### Using the information
**1)** Quote the stretch of the discussion of MPTCP and LISP from "An additional scenario" through "stream of data.".
**2)** Rewrite the records with "Đọc tiếp" replaced by "Xem thêm" throughout and everything else unchanged. Leave the pictures out of your answer.

### Text for analysis
● ● ●
Agreed with both points. The document should focus on how MPTCP can 
benefit from LISP and there are several ways. The one you present is to 
focus on maximally disjoint paths to support the best link backup 
scenario. If increased throughput is the goal of the scenario, then 
maximally disjoint paths may not be the best solution; the subflows 
could share some links as long as this link is not a bottleneck for the 
connection.
An additional scenario could be to forward at least one subflow on a 
LISP path that is considered secure, e.g., over it it would be harder 
for an attacker to rebuild the stream of data.

       ____________________________
 >     4. Requirements / Device Discovery
 >     "This is solved for xTRs by sending Map Register messages."
 >
 >     Did you mean Map Requests? Or can you explain why only Map Register?
 >
 > [AR] We were talking here about the fact that in vanilla LISP the
 > MappingSystem can be aware of existing xTRs since they keep sending
 > MapRegisters. The MapRegister process works already as an automated
 > discovery mechanism. We'll extend the sentence to clarify this.

ok - it seems more appropriate to replace "xTRs" with "ETRs".

 >
 >     ____________________________
 >     4. Requirements / Forwarding Actions
 >
 >     "These actions can be implemented as extensions to the current
 >     specifications of LISP-TE or LISP-SR or be defined by means of a new
 >     LCAF."
 >
 >     Here it would be better not to exclude existing LCAF. For the MPTCP
 >     use-case, we have a prototype using already proposed LCAF messages.
 >
 >
 > [AR] Good point. How about this?
 >
 > "These actions can be implemented as extensions to the current
 > specifications of LISP-TE or LISP-SR, leverage on reusing existing LCAF
 > types or be defined by means of a new LCAF."
● ● ●
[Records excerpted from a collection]

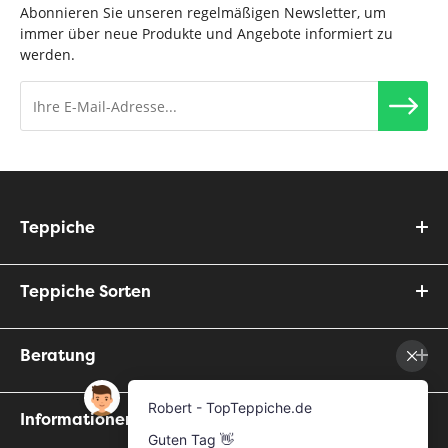
Abonnieren Sie unseren regelmäßigen Newsletter, um
immer über neue Produkte und Angebote informiert zu
werden.
Teppiche
Teppiche Sorten
Beratung
Informationen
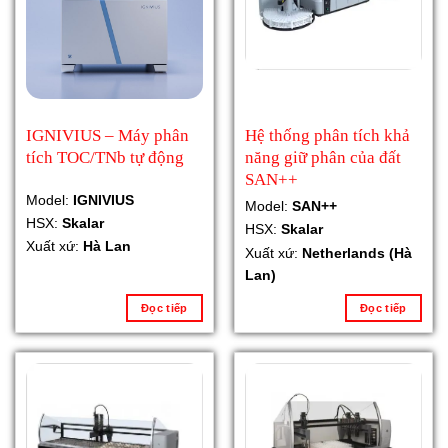
IGNIVIUS – Máy phân
Hệ thống phân tích khả
tích TOC/TNb tự động
năng giữ phân của đất
SAN++
Model:
IGNIVIUS
Model:
SAN++
HSX:
Skalar
HSX:
Skalar
Xuất xứ:
Hà Lan
Xuất xứ:
Netherlands (Hà
Lan)
Đọc tiếp
Đọc tiếp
● ● ●
### Answers to the exercises
**1)**
An additional scenario could be to forward at least one subflow on a 
LISP path that is considered secure, e.g., over it it would be harder 
for an attacker to rebuild the stream of data.

**2)**
Abonnieren Sie unseren regelmäßigen Newsletter, um
immer über neue Produkte und Angebote informiert zu
werden.
Teppiche
Teppiche Sorten
Beratung
Informationen
IGNIVIUS – Máy phân
Hệ thống phân tích khả
tích TOC/TNb tự động
năng giữ phân của đất
SAN++
Model:
IGNIVIUS
Model:
SAN++
HSX:
Skalar
HSX:
Skalar
Xuất xứ:
Hà Lan
Xuất xứ:
Netherlands (Hà
Lan)
Xem thêm
Xem thêm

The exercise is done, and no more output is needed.